The story opens on a pleasant spring day in a residential area of a small American town. The neighborhood, once an exclusive abode for the upper-middle-class, is now occupied by the poor working class—many of them European immigrants. [1]
The elderly Mrs. Chester Ramsey, widow of General Chester Ramsey, lives alone in one of the last Edwardian homes in the area. The neighborhood swarms with families and children, socializing and enjoying the weather. Mrs. Ransey’s friends, who have moved uptown, refer to them as “riffraff.”[2] Mrs. Ramsey insists on remaining in the realm of her childhood; she still lives in the Belle Époque, dressing in the attire of her mother’s generation. Little of modern society has penetrated her consciousness. She is largely invisible to her neighbors, and she observes them with benign condescension.
Before World War II, Mrs. Ramsey, now in her seventies, invited well-bred young men to her parlour for tea or lunch; these men are now serving overseas in the armed forces. Her daughter is a Red Cross supervisor, her granddaughters serving as WAVES, her grandson an Army flight instructor. Though all of her offspring are deeply committed to the war efforts, Mrs. Ramsey remains detached from current events. As such, she still imagines the architectural monuments, museums and cathedrals of Europe to be intact, despite the carpet bombing by allied forces. She takes particular pleasures in corresponding with numerous young soldiers and sailors. Their friendly responses do not challenge her obliviousness to the war.

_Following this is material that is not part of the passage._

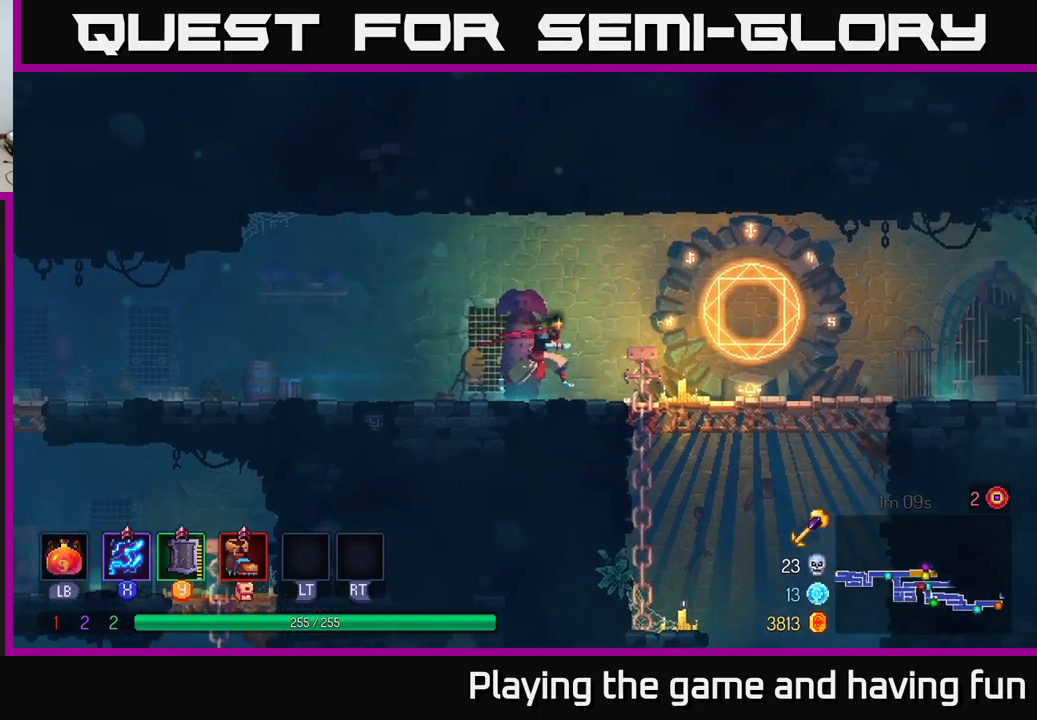
{"buttons": ["R1"], "left_stick": "right", "right_stick": "center", "events": [[434, "R1", "down"]]}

A special delivery package arrives from overseas by her favorite grandson, Arthur, who has recently reported he is "somewhere in Germany.”[3] Delighted, she opens the box, and out drops a severed braid of blonde hair, very long, and tied with pink bow. Resting on the floor, it resembles “a living snake.”[4]
Mrs. Ramsey is disturbed by the “gift,” and quickly distracts herself by contemplating whether a bouquet of her African violets need replacing. She remarks with reproach: “How unkind!” [5] Nonetheless, Arthur’s voice delivers a rejoinder from her subconscious: “There’s a war on, hadn’t you heard?”[6]